La Mémoire qui refuse de finir
La liche est la forme de non-vie la plus disciplinée d’Aurelion, car elle ne conserve pas simplement un Corps. Elle conserve un argument sur ce à quoi ce Corps est destiné. La taxonomie formelle appelle les liches des morts-vivants supérieurs : Corps morts maintenus par magie, Temps personnel remplacé par un ancrage de type phylactère, Mémoire conservée avec une complétude inhabituelle et Fonction rendue explicite. Pouvoir, savoir, contrôle et préservation sont cités comme exemples de Fonctions autoassignées. Là où un cadavre ordinaire répète ce qui demeure, une liche construit une continuité artificielle autour d’une finalité qu’elle a choisi de préserver.
Cette construction constitue aussi la limite de la lichité. La source affirme que l’Âme est perdue dans le rite et que la Volonté formelle est absente. Une liche peut se souvenir d’avoir choisi, préserver le plan né de ce choix et accumuler de nouveaux savoirs autour de ce plan ; pourtant le système est précisément conçu pour empêcher le type de changement personnel irréversible dont Aurelion fait naître l’Âme. Le phylactère n’est donc pas simplement un récipient de vie caché. Ontologiquement, c’est une horloge de remplacement : un mécanisme externe qui empêche l’identité d’être soumise au passage mortel du Temps.
Le Codex dit qu’une liche est plus proche des Seigneurs que des vivants, mais plus faible parce qu’elle n’est pas elle-même une loi. Cette distinction est cruciale. Un Seigneur incarne une Fonction si absolument que l’existence se courbe autour de lui. Une liche imite cette condition en se rétrécissant vers une finalité et en défendant cette finalité par la Mémoire. Plus elle survit, plus l’archive devient redoutable ; pourtant il devient aussi plus difficile de distinguer la survie d’un emprisonnement dans sa propre définition. La liche cherche la permanence en devenant moins capable de devenir quelqu’un d’autre.
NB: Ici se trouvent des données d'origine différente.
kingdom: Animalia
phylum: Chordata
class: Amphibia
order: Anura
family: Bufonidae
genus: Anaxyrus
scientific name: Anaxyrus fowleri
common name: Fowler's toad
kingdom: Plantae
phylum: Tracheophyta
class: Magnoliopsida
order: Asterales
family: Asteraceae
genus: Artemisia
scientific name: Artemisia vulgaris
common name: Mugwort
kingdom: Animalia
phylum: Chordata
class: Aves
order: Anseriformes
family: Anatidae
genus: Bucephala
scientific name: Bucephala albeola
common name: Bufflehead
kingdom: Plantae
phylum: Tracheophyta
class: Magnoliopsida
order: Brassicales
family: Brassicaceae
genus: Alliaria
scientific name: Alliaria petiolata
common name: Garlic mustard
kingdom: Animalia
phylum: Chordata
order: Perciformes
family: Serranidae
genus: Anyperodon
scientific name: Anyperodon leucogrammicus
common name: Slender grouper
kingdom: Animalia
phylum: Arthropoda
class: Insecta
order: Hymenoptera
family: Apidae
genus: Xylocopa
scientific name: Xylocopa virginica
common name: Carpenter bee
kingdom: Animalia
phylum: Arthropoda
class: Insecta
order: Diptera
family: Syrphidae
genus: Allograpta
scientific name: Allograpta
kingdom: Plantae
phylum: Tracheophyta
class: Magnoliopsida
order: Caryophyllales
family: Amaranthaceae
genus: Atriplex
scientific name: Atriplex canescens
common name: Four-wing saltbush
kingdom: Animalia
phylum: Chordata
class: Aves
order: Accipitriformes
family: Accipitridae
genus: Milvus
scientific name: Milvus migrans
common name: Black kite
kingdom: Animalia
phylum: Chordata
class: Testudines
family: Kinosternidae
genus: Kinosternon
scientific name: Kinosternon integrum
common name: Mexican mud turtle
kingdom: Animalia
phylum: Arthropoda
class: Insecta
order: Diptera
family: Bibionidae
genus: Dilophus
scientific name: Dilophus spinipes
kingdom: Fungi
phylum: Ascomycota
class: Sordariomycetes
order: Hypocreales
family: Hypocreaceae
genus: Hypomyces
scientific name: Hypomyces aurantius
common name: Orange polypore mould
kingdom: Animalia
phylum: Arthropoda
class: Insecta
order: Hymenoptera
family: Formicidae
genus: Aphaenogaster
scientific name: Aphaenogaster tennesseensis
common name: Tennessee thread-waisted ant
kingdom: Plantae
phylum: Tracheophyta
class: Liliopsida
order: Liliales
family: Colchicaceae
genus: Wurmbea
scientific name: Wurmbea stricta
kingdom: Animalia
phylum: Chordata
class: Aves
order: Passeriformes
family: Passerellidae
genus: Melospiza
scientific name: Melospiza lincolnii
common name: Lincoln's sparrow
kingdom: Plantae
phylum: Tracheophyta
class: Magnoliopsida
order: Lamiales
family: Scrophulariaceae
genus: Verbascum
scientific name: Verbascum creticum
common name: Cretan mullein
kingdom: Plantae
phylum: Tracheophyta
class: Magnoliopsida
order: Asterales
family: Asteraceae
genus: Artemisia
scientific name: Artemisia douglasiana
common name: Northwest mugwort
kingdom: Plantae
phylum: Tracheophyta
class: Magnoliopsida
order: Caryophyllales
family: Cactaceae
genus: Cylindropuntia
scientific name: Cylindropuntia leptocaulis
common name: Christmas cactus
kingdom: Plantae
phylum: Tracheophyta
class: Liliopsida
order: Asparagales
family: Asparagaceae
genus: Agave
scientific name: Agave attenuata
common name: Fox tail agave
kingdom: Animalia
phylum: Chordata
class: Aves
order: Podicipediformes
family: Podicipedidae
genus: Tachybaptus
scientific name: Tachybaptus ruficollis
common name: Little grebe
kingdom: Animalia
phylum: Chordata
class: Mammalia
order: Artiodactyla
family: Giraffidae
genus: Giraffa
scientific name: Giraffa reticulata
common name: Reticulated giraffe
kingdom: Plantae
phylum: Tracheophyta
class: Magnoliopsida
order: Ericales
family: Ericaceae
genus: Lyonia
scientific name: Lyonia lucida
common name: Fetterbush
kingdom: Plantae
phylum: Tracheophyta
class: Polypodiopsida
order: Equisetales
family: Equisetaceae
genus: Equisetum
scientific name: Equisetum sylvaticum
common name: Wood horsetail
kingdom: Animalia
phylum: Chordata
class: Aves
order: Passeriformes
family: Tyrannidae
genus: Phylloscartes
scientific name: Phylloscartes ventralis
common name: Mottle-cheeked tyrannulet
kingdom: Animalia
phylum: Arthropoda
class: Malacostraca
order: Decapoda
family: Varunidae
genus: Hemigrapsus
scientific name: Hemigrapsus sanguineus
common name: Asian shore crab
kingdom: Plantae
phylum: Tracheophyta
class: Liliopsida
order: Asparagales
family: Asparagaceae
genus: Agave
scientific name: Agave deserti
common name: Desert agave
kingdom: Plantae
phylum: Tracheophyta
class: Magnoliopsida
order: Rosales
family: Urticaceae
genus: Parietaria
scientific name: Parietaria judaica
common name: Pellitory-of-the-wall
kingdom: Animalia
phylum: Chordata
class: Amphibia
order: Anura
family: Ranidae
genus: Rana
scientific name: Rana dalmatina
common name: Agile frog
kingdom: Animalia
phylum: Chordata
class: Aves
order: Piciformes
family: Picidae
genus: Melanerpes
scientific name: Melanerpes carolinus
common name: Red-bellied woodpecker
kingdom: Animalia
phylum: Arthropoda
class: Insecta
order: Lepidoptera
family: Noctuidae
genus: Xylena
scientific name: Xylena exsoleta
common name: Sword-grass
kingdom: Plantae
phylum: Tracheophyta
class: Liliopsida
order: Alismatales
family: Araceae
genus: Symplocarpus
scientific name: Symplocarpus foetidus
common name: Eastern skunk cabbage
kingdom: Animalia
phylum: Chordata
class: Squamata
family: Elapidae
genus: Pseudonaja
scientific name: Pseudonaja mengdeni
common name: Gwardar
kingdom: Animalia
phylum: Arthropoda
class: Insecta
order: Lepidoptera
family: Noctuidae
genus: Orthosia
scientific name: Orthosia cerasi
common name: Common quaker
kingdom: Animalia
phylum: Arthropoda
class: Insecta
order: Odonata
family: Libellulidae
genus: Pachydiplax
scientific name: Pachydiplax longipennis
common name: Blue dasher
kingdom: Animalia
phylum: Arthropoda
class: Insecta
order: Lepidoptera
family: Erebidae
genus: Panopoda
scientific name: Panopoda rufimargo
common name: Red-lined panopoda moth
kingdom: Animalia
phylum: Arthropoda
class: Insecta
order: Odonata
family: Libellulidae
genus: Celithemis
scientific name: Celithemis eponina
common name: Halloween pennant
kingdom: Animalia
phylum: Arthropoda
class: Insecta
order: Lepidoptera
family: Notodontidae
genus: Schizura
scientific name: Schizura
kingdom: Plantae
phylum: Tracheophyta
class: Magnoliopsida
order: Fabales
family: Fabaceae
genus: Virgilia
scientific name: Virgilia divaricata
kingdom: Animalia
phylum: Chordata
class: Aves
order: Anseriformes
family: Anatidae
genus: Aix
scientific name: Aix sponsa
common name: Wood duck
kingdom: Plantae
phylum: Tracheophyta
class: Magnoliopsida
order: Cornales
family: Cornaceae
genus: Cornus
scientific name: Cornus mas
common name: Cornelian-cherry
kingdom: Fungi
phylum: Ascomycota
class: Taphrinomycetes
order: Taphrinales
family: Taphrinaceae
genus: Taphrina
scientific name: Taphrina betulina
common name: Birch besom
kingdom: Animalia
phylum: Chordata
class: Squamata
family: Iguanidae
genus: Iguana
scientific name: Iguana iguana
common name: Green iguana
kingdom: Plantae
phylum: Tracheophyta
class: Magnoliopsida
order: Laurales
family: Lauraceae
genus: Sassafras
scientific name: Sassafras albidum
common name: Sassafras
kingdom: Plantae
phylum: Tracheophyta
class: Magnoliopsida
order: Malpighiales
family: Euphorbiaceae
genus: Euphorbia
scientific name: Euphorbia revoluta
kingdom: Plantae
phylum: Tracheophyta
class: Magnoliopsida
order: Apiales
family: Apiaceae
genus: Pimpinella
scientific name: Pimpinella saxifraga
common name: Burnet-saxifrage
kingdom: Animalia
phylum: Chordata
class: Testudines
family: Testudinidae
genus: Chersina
La source donne le « Royaume des Os » comme tradition rituelle associée au remplacement conscient du Temps, tout en laissant une grande part de son histoire institutionnelle non décrite. C’est une qualité plutôt qu’un manque. La lichité fonctionne au mieux en Aurelion comme extrême philosophique dans le même monde qui produit immortalité dorée, Mémoire vampire et esprits séparés du marché de la Reine des Fées. Tous demandent quelle part d’une personne peut être conservée si l’on retire le Temps de l’équation. La réponse de la liche est la plus savante et peut-être la plus sombre : préserver tout ce qui peut être catalogué, puis accepter que la partie capable de contredire le catalogue ait disparu.